Passage Start Marker

VCIB has a maturing risk management program to help mitigate known risks and avoid future negative economic events (i.e. risk management policies that quantify risk tolerance via limits). Oversight committees like the Asset/Liability Committee and Risk Management Committee are in a strong position to monitor operations utilizing various policies and frameworks. A summary of VCIB’s ICAAP is submitted as required to OSFI for review and is periodically audited by VCIB’s internal audit team.

Quantitative disclosures

VCIB’s capital, risk weighted assets, and capital adequacy ratios are published by OSFI and are available through the following hyperlink:
Financial Data – Banks

4: Credit

Credit risk management

Credit risk is the risk of financial loss to VCIB if a customer or counterparty to a financial transaction fails to meet its contractual obligations. Credit risk arises primarily from the VCIB’s business activities from foreign exchange, credit and prepaid cards, and commercial lending. . VCIB is also exposed to other credit risks arising from investments in debt securities and other exposures arising from its investment activities (‘investment exposures’), including non-equity investment portfolio assets, derivatives and settlement balances with market counterparties.

VCIB manages, limits and controls concentrations of credit risk, where identified, to individual counterparties and industries. The Board, through the Risk and Conduct Review Committee, places limits on the amount of credit risk accepted in relation to one customer and/or sector.

Impairment of financial assets

VCIB assesses, at each reporting date, whether there is objective evidence that a financial asset or group of financial assets is impaired. A financial asset or a group of financial assets is impaired and impairment losses are recorded only if there is objective evidence of impairment as a result of one or more events that occurred after the initial recognition of the asset (a loss event) and the event(s) has (have) an impact on the estimated future cash flows of the financial asset or group of financial assets that can be reliably estimated.

Objective evidence that financial assets are impaired can include significant difficulty of the borrower or issuer, default or delinquency by a borrower, restructuring of a loan or advance by VCIB on non-market terms that VCIB would not otherwise consider, indications that a borrower or issuer will enter bankruptcy, the disappearance of an active market for a security, or other observable data relating to a group of assets such as conditions that correlate with defaults in the group.

For the purposes of an individual evaluation of impairment, the amount of the impairment loss on a fixed rate financial instrument is measured as the difference between the asset’s carrying amount and the present value of future cash flows discounted at the financial asset’s original effective interest rate. That carrying amount of the asset is reduced through the use of an allowance account and the amount of the loss is recognized in the consolidated statement of income. If a loan has a variable interest rate, the discount rate for measuring any impairment loss is the effective interest rate determined under the contract. The calculation of the present value of the cash flows that may result from foreclosure less costs for obtaining and selling the collateral, whether or not foreclosure is probable.

For the purposes of a collective evaluation of impairment, financial assets are categorized on the basis of similar credit risk characteristics. Those characteristics are relevant to the estimation of future cash flows for groups of such assets by being indicative of the counterparties’ ability to pay all amounts due according to the contractual terms of the assets being evaluated. Future cash flows in a group of financial assets that are collectively evaluated for impairment are estimated on the basis of historical loss experience for assets with credit risk characteristics similar to those in the group, taking into account cure rates, work out costs, and discount factors.

Passage End Marker

◆ **Tasks for this exercise**
1) Answer these questions from the passage on VCIB's risk management.
(a) To whom is a summary of VCIB's ICAAP submitted for review?
(b) Through which committee does the Board limit the credit risk accepted for one customer or sector?
(c) For a collective evaluation of impairment, on what basis are financial assets categorized?
2) From the passage on VCIB's risk management, reproduce the stretch from "VCIB manages, limits" through "customer and/or sector.".
3) Summarize the passage on VCIB's risk management in two sentences.

Entries provided Start Marker

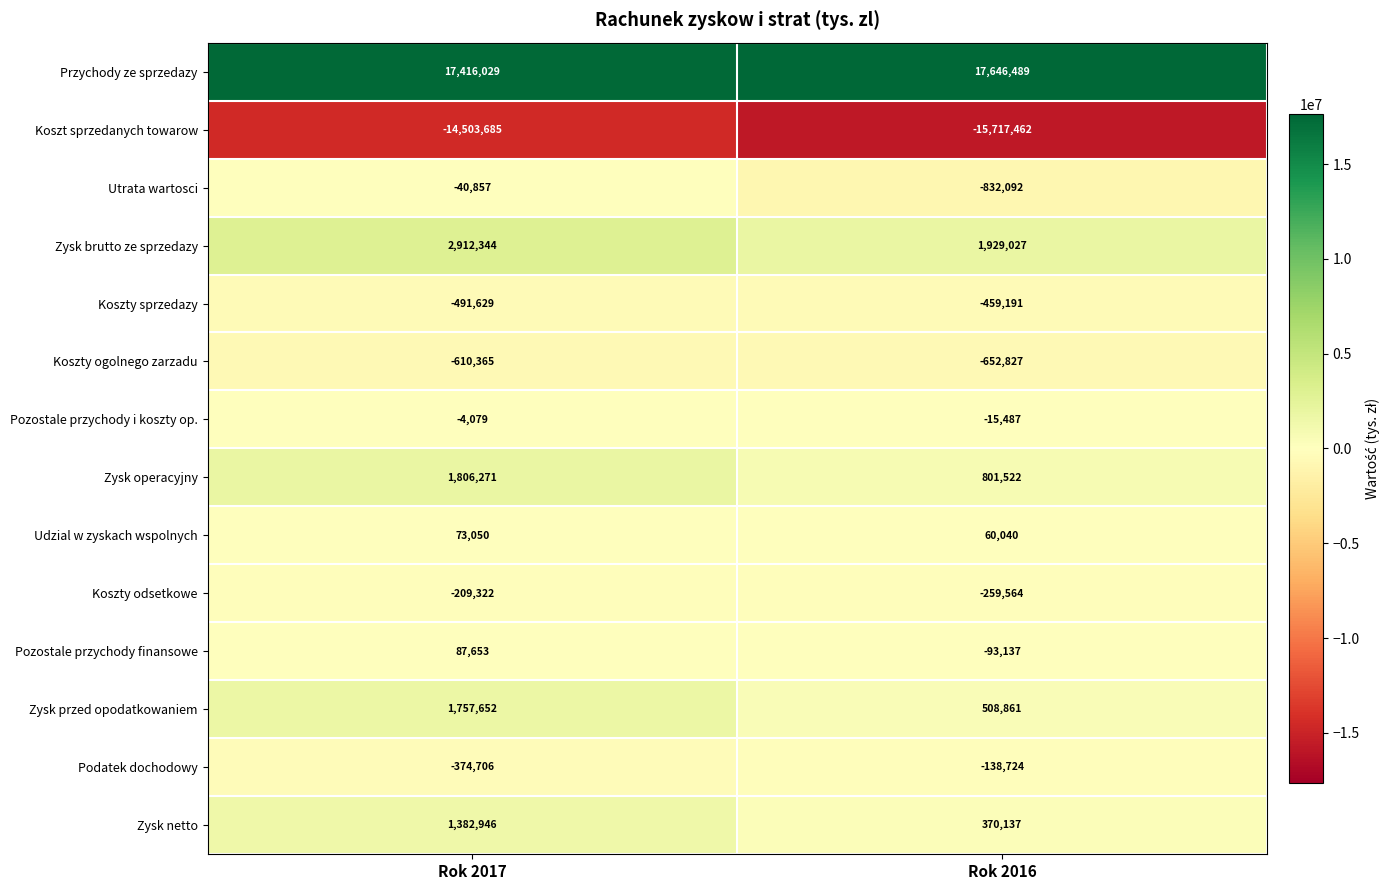

Read the Udzial w zyskach wspolnych value at Rok 2017.

73050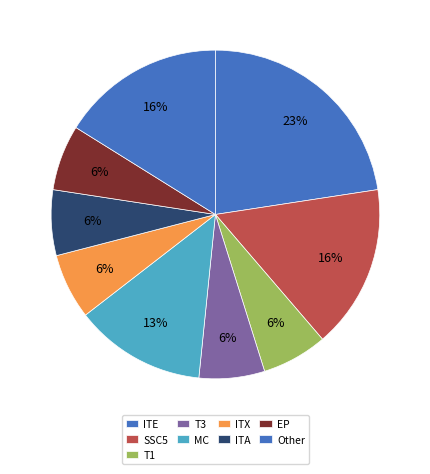

How many slices are in this pie chart?

9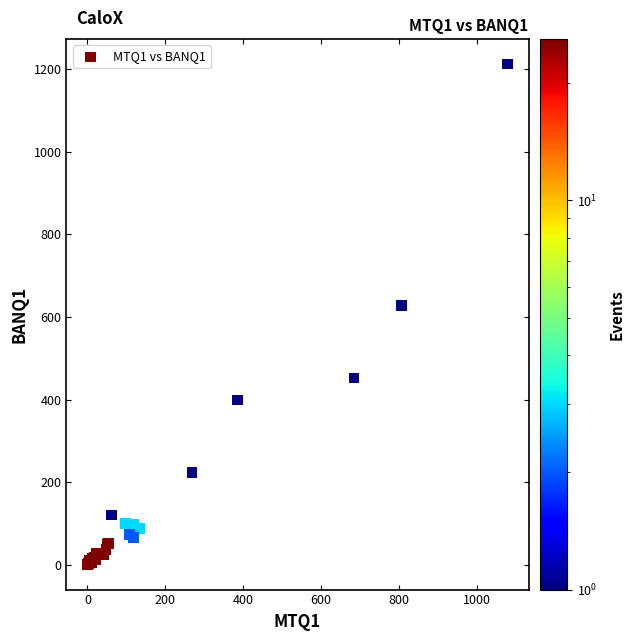

What Y value in the scatter plot is closest to 606?

628.0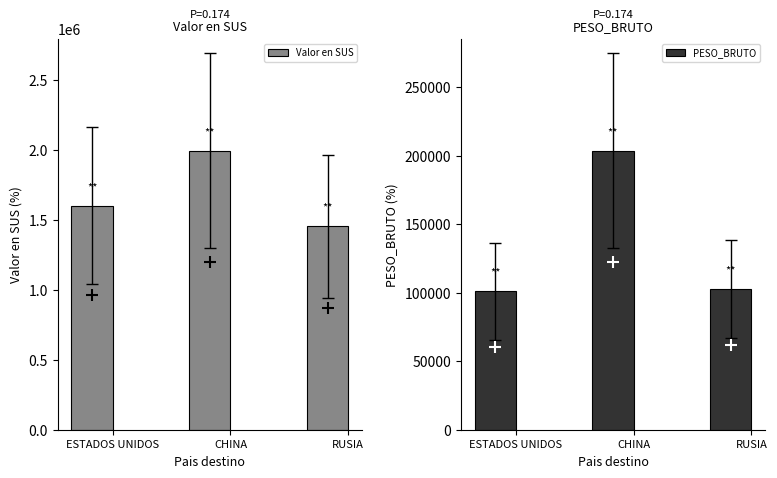

At which label does Valor en SUS reach its minimum?

RUSIA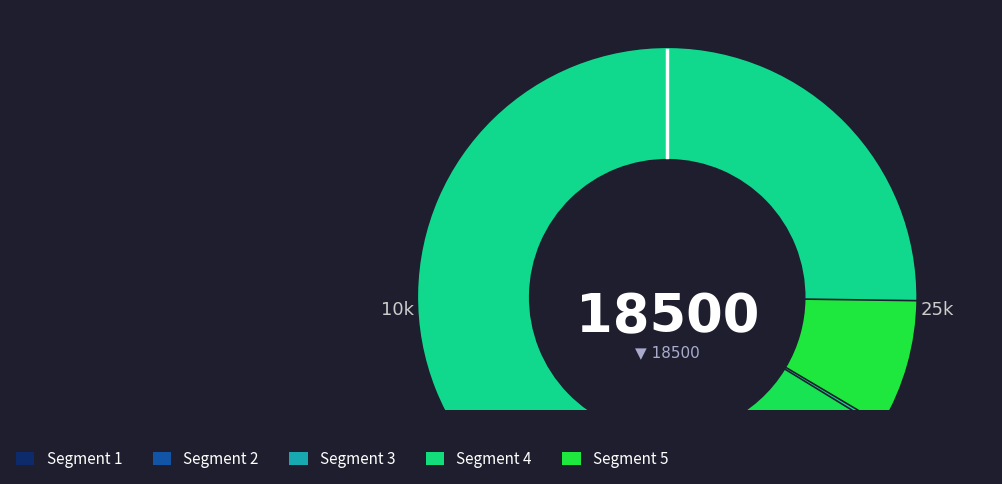

Is it true that АО Банк Аверс is 13% of the pie?

False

Entries provided End Marker

◆ **Expected results**
1)
(a) OSFI.
(b) The Risk and Conduct Review Committee.
(c) On the basis of similar credit risk characteristics.

2)
VCIB manages, limits and controls concentrations of credit risk, where identified, to individual counterparties and industries. The Board, through the Risk and Conduct Review Committee, places limits on the amount of credit risk accepted in relation to one customer and/or sector.

3) VCIB has a maturing risk management program, overseen by committees such as the Asset/Liability Committee and Risk Management Committee, and it manages credit risk that arises mainly from foreign exchange, credit and prepaid cards, and commercial lending by limiting concentrations to individual counterparties and industries. At each reporting date, VCIB assesses whether there is objective evidence that financial assets are impaired, evaluating impairment both individually and collectively for groups of assets with similar credit risk characteristics.